India's banks face disaster from restructured loans
Restructured loans are failing to secure payments for massive debts and will instead balloon to a massive US$39 billion in the fiscal year ending March 2013.
This will represent a huge 71% jump from the US$23 million a year earlier, said Crisil Ltd., the Indian unit of Standard & Poor’s. That means that 5.7% of India’s total bank loans will have been restructured over a two-year period.
Bankers are wary that the rise in restructured loans will lead to deterioration in asset quality. This problem is particularly acute among i state-run lenders this year, including State Bank of India and Punjab National Bank.
Restructured loans give borrowers a moratorium on payments, longer maturities or lower interest rates. Existing guidelines allow banks to restructure loans for debtors who don’t have viable plans to improve cash flow, delaying the inevitable collapse, but saddling lenders with even more non-performing loans.
Crisil estimates that companies might default on as much as US$9.5 billion of restructured loans.
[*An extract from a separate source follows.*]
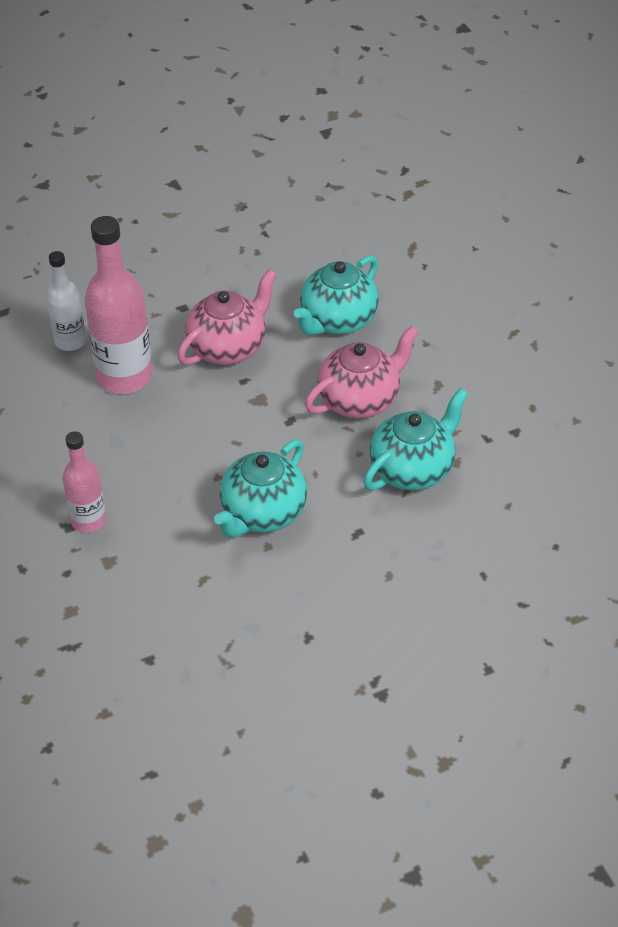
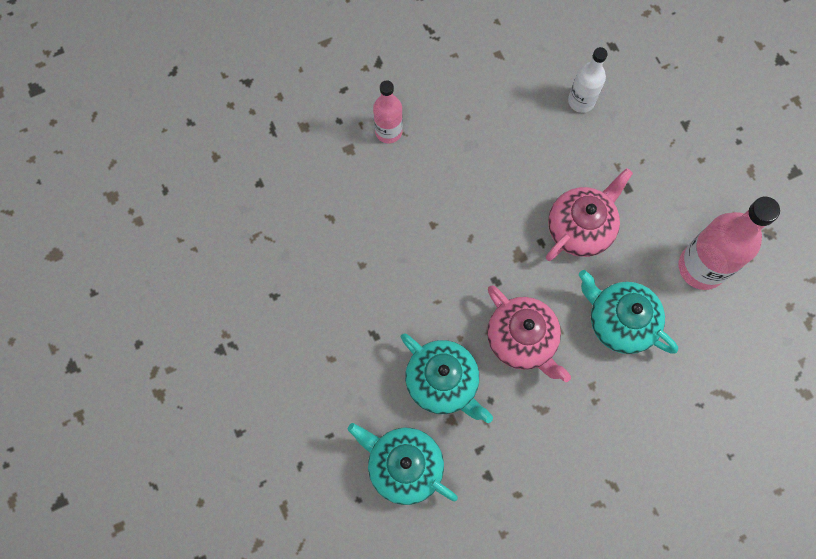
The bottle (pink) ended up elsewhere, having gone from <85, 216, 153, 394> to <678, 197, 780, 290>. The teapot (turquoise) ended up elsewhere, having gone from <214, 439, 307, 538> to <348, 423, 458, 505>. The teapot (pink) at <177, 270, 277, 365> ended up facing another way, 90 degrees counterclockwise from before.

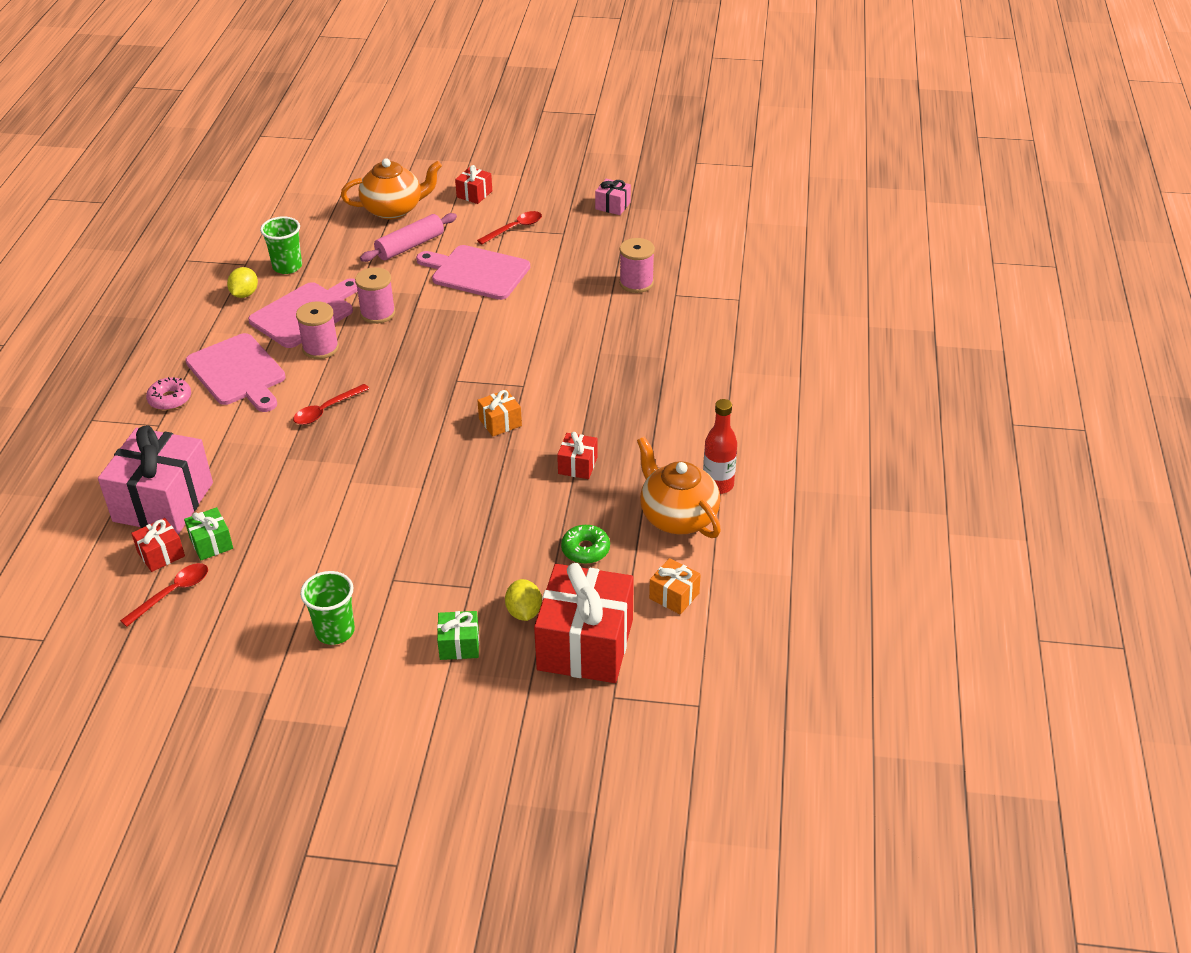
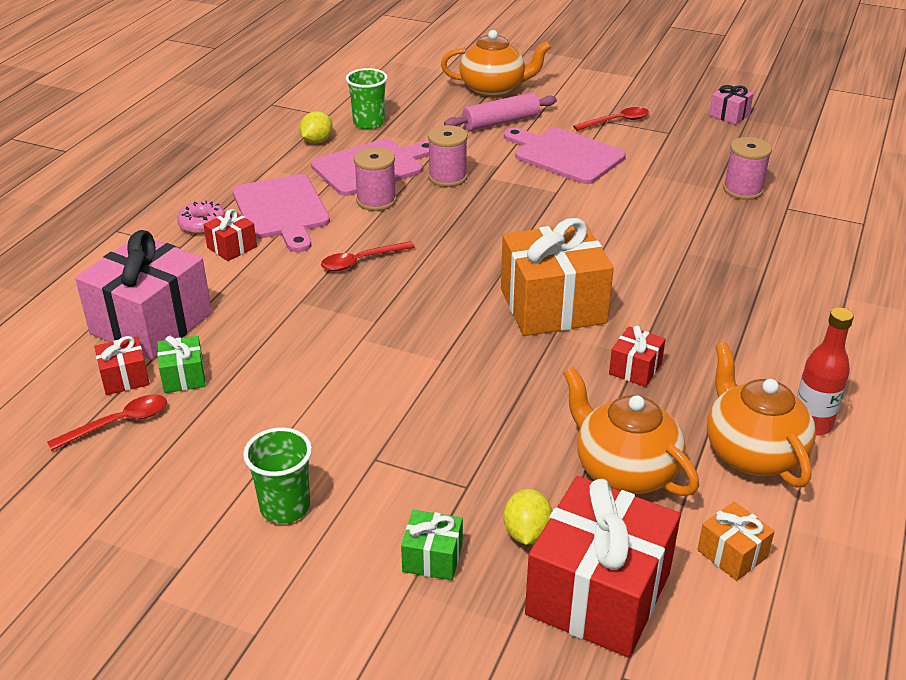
The gift (red) ended up elsewhere, having gone from <455, 165, 492, 204> to <203, 209, 257, 261>. Where the donut (green) stood at <561, 525, 610, 564>, the teapot (orange) came to stand at <563, 367, 699, 496>. The size of the gift (orange) at <477, 389, 522, 437> changed by a factor of 2.20.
The increase in the volume of restructured debt means that stressed assets, including restructured debt and gross nonperforming loans, may climb to a 12-year high of 11% of total loans for Indian banks in the year ending in March.
Restructured debt accounted for 5.9% of outstanding standard loans at state-controlled lenders as of the end of March, according to the RBI. The ratio was 1.08% on average for the biggest private-sector banks, including ICICI Bank Ltd. and HDFC Bank Ltd., and 0.14% for foreign lenders operating in India.